Tüccarın ahlâkı, tarih boyunca milletlerin zenginlik, güç ve itibarının temel nedeni olmuştur... İslâm'ın Afrika'ya kısa zamanda yayılması, Müslüman tüccarların yüce ahlâkı ile gerçekleştirilmiştir. Siyaset, sanayi ve tüccarların dürüstlüğü, edep ve ahlâkı, milletin güç ve imkânının göstergesi olmuştur.
Özellikle içine düşülen bu sefahat, gurur, gösteriş, hile, fitne üreten ve çıkardan başka bir değer tanımayan materyalist düşünce çağında, Sabri Ülker gibi İslâm ahlâkını hayat yapan işadamı ve tüccarlarımızın kıymetini bilmek ve sayılarını artırmak, insanlığa, İslâm'a hizmet yollarının en önemlilerinden biridir.
İslâm ahlâkı öyle etkili bir şeydir ki, bir tek çizgisi dahi hem sahibine güç ve izzet kazandırır, hem bulunduğu yeri aydınlatır... İslâm ahlâkından bir hareket için Roger Garaudy, "Müslüman askerin bir sözü, bir olay, Sorbon'da on yıllık tahsilimde öğrendiğim şeylerden daha mühim şeyler öğretti bana" diyor ve İslâm'la ilk tanışması olan bu olayı şöyle anlatıyor:
1940'larda 3 yıl hapse mahkûm edilen Garaudy, Cezayir sahrasında askeri bir kışla hapishanesindedir. Hapishanede çıkan bir isyana liderlik ettiği için idamına karar veren Fransız komutan, Cezayirli Müslüman askere ateş ederek öldürmesini emreder.
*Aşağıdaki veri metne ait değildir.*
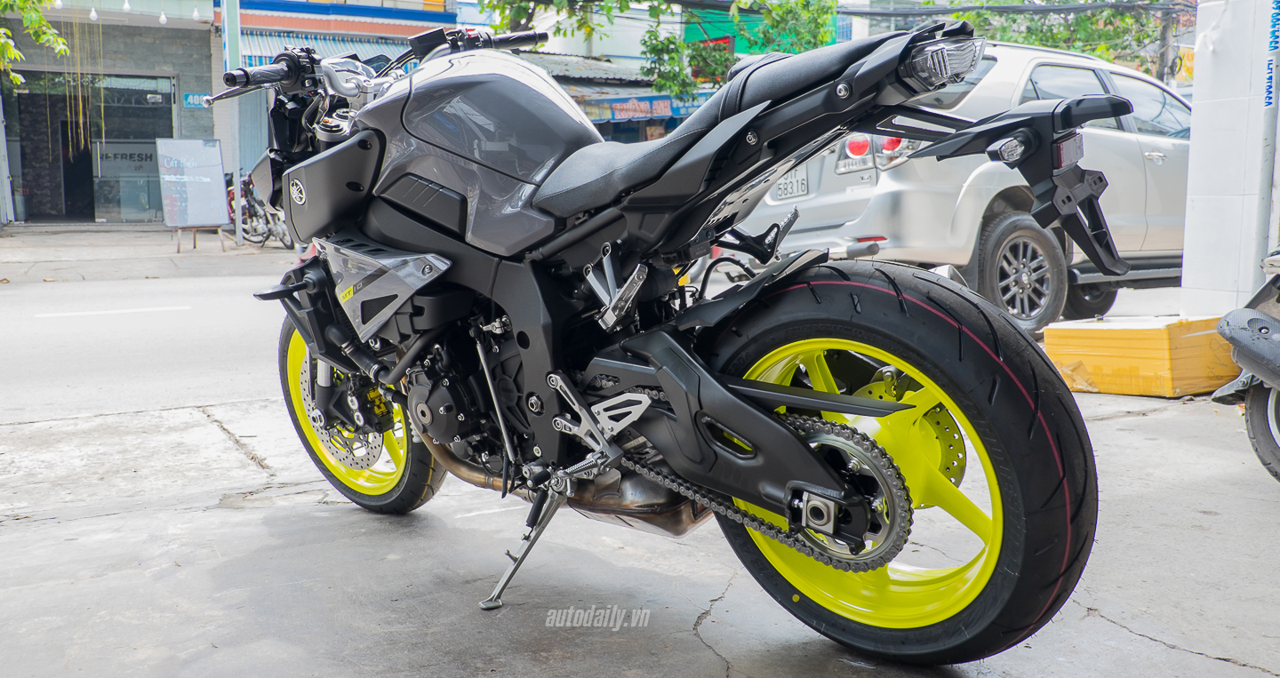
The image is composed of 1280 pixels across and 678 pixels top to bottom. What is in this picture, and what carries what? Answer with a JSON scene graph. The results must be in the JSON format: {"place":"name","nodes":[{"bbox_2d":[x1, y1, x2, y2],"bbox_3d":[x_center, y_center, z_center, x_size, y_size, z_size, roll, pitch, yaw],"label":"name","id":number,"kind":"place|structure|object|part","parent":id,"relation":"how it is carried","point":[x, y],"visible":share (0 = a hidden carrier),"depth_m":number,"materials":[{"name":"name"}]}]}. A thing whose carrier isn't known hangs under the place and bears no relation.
{"place":"outdoors","nodes":[
{"label":"outdoors","id":0,"kind":"place"},
{"bbox_2d":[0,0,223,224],"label":"building","id":1,"kind":"structure","parent":0,"point":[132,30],"depth_m":21.12,"materials":[{"name":"brick"}]},
{"bbox_2d":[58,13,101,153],"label":"hanging vine","id":2,"kind":"object","parent":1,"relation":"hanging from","point":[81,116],"visible":0.87,"depth_m":18.63,"materials":[{"name":"plant"}]},
{"bbox_2d":[6,72,174,223],"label":"shop window","id":3,"kind":"structure","parent":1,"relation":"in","point":[110,192],"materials":[{"name":"glass"}]},
{"bbox_2d":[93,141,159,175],"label":"window sign","id":4,"kind":"object","parent":3,"relation":"attached to","point":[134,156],"visible":0.68,"depth_m":21.58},
{"bbox_2d":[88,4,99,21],"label":"light bulb","id":5,"kind":"object","parent":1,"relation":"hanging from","point":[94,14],"visible":0.92,"depth_m":18.10,"materials":[{"name":"white"}]},
{"bbox_2d":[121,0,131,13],"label":"light bulb","id":6,"kind":"object","parent":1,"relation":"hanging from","point":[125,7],"visible":0.95,"depth_m":17.97,"materials":[{"name":"white"}]},
{"bbox_2d":[158,8,167,24],"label":"light bulb","id":7,"kind":"object","parent":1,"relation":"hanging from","point":[164,19],"visible":0.95,"depth_m":18.39,"materials":[{"name":"white"}]},
{"bbox_2d":[181,91,211,109],"bbox_3d":[-7.405,-3.986,19.015,0.563,0.292,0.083,-5,9,-32],"label":"address sign","id":8,"kind":"object","parent":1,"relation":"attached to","point":[195,98],"visible":0.59,"depth_m":18.95,"materials":[{"name":"blue"}]},
{"bbox_2d":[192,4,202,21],"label":"light bulb","id":9,"kind":"object","parent":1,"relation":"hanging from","point":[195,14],"visible":0.96,"depth_m":18.75,"materials":[{"name":"white"}]},
{"bbox_2d":[0,224,296,283],"label":"far pavement","id":10,"kind":"structure","parent":0,"point":[143,249],"materials":[{"name":"grey concrete"}]},
{"bbox_2d":[155,137,226,252],"bbox_3d":[-6.257,-2.017,15.835,0.869,1.539,0.809,-5,9,-32],"label":"sign board","id":11,"kind":"object","parent":10,"relation":"on","point":[211,195],"visible":0.99,"depth_m":15.80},
{"bbox_2d":[221,0,243,243],"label":"pole","id":12,"kind":"object","parent":10,"relation":"on","point":[226,26],"visible":0.72,"depth_m":16.79,"materials":[{"name":"grey metal"}]},
{"bbox_2d":[224,170,291,247],"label":"parked motorcycle","id":13,"kind":"object","parent":10,"relation":"on","point":[251,215],"visible":0.58,"depth_m":16.73,"materials":[{"name":"metal"}]},
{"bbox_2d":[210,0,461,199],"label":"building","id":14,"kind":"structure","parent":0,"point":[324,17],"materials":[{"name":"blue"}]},
{"bbox_2d":[234,26,418,67],"bbox_3d":[-5.479,-5.129,20.741,3.797,1.307,1.521,-5,9,-32],"label":"awning","id":15,"kind":"object","parent":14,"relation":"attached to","point":[246,51],"visible":0.27,"depth_m":20.25,"materials":[{"name":"blue"}]},
{"bbox_2d":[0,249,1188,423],"label":"road","id":16,"kind":"structure","parent":0,"point":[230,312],"materials":[{"name":"grey asphalt"}]},
{"bbox_2d":[36,304,189,318],"bbox_3d":[-4.438,-0.238,9.194,2.319,0.051,0.482,-5,9,-32],"label":"road marking","id":17,"kind":"object","parent":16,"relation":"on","point":[72,314],"visible":0.97,"depth_m":9.20,"materials":[{"name":"white paint"}]},
{"bbox_2d":[728,40,1190,337],"bbox_3d":[2.899,-1.066,8.124,4.996,1.775,1.926,-5,9,-32],"label":"silver suv","id":18,"kind":"object","parent":16,"relation":"on","point":[1132,145],"visible":0.58,"depth_m":6.86,"materials":[{"name":"metal"}]},
{"bbox_2d":[772,166,810,199],"bbox_3d":[0.963,-0.993,7.288,0.114,0.216,0.355,-5,9,-32],"label":"license plate","id":19,"kind":"object","parent":18,"relation":"attached to","point":[801,181],"visible":0.6,"depth_m":7.24,"materials":[{"name":"white metal"}]},
{"label":"taillight","id":20,"kind":"part","parent":18,"relation":"part of","materials":[{"name":"red plastic"}]},
{"label":"tail light","id":21,"kind":"part","parent":18,"relation":"part of","materials":[{"name":"red plastic"}]},
{"label":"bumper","id":22,"kind":"part","parent":18,"relation":"part of","materials":[{"name":"silver plastic"}]},
{"label":"suv wheel","id":23,"kind":"part","parent":18,"relation":"part of","materials":[{"name":"rubber"}]},
{"label":"tail light","id":24,"kind":"part","parent":18,"relation":"part of","materials":[{"name":"red plastic"}]},
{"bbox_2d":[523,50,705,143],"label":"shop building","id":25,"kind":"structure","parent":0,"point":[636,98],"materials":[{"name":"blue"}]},
{"bbox_2d":[1,380,1279,677],"label":"concrete pavement","id":26,"kind":"structure","parent":0,"point":[1219,660],"materials":[{"name":"grey concrete"}]},
{"bbox_2d":[192,10,1115,663],"bbox_3d":[-0.191,-0.157,2.901,1.139,1.487,2.503,-5,9,-32],"label":"motorcycle","id":27,"kind":"object","parent":26,"relation":"on","point":[768,422],"visible":0.99,"depth_m":2.43,"materials":[{"name":"black metal"}]},
{"label":"handlebars","id":28,"kind":"part","parent":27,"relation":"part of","materials":[{"name":"black metal"}]},
{"label":"wheel","id":29,"kind":"part","parent":27,"relation":"part of","materials":[{"name":"rubber"}]},
{"label":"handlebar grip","id":30,"kind":"part","parent":27,"relation":"part of","materials":[{"name":"black rubber"}]},
{"label":"seat","id":31,"kind":"part","parent":27,"relation":"part of","materials":[{"name":"black leather"}]},
{"label":"rim","id":32,"kind":"part","parent":27,"relation":"part of","materials":[{"name":"yellow metal"}]},
{"label":"wheel","id":33,"kind":"part","parent":27,"relation":"part of","materials":[{"name":"black rubber"}]},
{"bbox_2d":[1043,314,1240,397],"bbox_3d":[2.525,0.058,5.554,0.837,0.311,0.694,-5,9,-32],"label":"box","id":34,"kind":"object","parent":26,"relation":"on","point":[1164,339],"visible":0.86,"depth_m":5.28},
{"bbox_2d":[1208,243,1279,483],"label":"parked motorcycle","id":35,"kind":"object","parent":26,"relation":"on","point":[1269,402],"visible":1,"depth_m":3.59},
{"bbox_2d":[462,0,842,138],"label":"building","id":36,"kind":"structure","parent":0,"point":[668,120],"depth_m":24.93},
{"bbox_2d":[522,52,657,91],"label":"awning","id":37,"kind":"object","parent":36,"relation":"attached to","point":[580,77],"visible":0.32,"depth_m":23.87,"materials":[{"name":"grey metal"}]},
{"bbox_2d":[582,91,712,123],"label":"shop sign","id":38,"kind":"object","parent":36,"relation":"attached to","point":[663,111],"visible":0.64,"depth_m":21.85,"materials":[{"name":"blue"}]},
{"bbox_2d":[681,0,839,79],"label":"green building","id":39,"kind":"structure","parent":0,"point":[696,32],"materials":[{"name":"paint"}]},
{"label":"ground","id":40,"kind":"structure","parent":0},
{"bbox_2d":[0,0,70,86],"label":"tree branch","id":41,"kind":"object","parent":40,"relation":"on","point":[47,30],"visible":0.99,"depth_m":14.02,"materials":[{"name":"green plant"}]},
{"bbox_2d":[473,0,842,100],"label":"tree","id":42,"kind":"object","parent":40,"relation":"on","point":[502,7],"visible":0.58,"depth_m":20.33,"materials":[{"name":"green plant"}]},
{"bbox_2d":[869,0,1173,71],"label":"tree","id":43,"kind":"object","parent":40,"relation":"on","point":[1120,19],"visible":0.31,"depth_m":24.32,"materials":[{"name":"green plant"}]},
{"bbox_2d":[1157,0,1175,82],"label":"utility pole","id":44,"kind":"object","parent":40,"relation":"on","point":[1167,60],"visible":0.42,"depth_m":23.25,"materials":[{"name":"grey concrete"}]},
{"bbox_2d":[835,0,1186,15],"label":"power line","id":45,"kind":"object","parent":44,"relation":"attached to","point":[1060,10],"visible":0.95,"depth_m":19.33,"materials":[{"name":"plastic"}]},
{"bbox_2d":[1181,0,1279,317],"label":"white pillar","id":46,"kind":"structure","parent":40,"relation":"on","point":[1204,60],"depth_m":5.68,"materials":[{"name":"white"}]},
{"bbox_2d":[1251,0,1279,271],"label":"pole","id":47,"kind":"object","parent":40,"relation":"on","point":[1263,195],"visible":0.85,"depth_m":5.50,"materials":[{"name":"metal"}]}
]}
Cezayirli Müslüman asker, "Müslümanın şerefi, silahsız bir kimseye ateş etmeye manidir" der ve ateş etmez. Bu olay, on yıllık Sorbon Üniversite tahsilinden daha önemli şeyler öğretmiştir ona.
Şimdi bizlere düşen sorumluluk, merhum Sabri Ülker'in ticarette gösterdiği, İslâm ahlâkını, dürüstlük ve insanlık mücadelesini, bu güzellikleri, bu insanî, ahlâkî zenginliğimizi kaybetmeden gelecek nesillere aktarmaktır... Bunun için üniversitelerimiz mastır ve doktora tezleriyle meselelerimizi sağlam zemine oturtmalı; MÜSİAD, ASKON ve STK gibi kurumlarımız başta olmak üzere kültürel etkinliklerle meslek sahiplerine ve kitlelere aktarılmalıdır. Sabri Ülker Bey'in bilinen hizmetlerinden çok fazlası bilinmemektedir. Bu bakımdan üniversite sorumluluğu öndedir.
Bu anlatımda ihmal edilmemesi gereken en önemli husus, güçlü ve samimi bir İslâm, iman, itikat ve ahlâkına sahip olmadan, bir Sabri Ülker ve eserlerini doğurmak imkân ve ihtimalinin olmadığıdır.
Allah'tan merhumun mekânını cennet, neslini, ümmeti ve insanlığı, İslâm iman ve ahlâkıyla payidar etmesini niyaz ediyorum.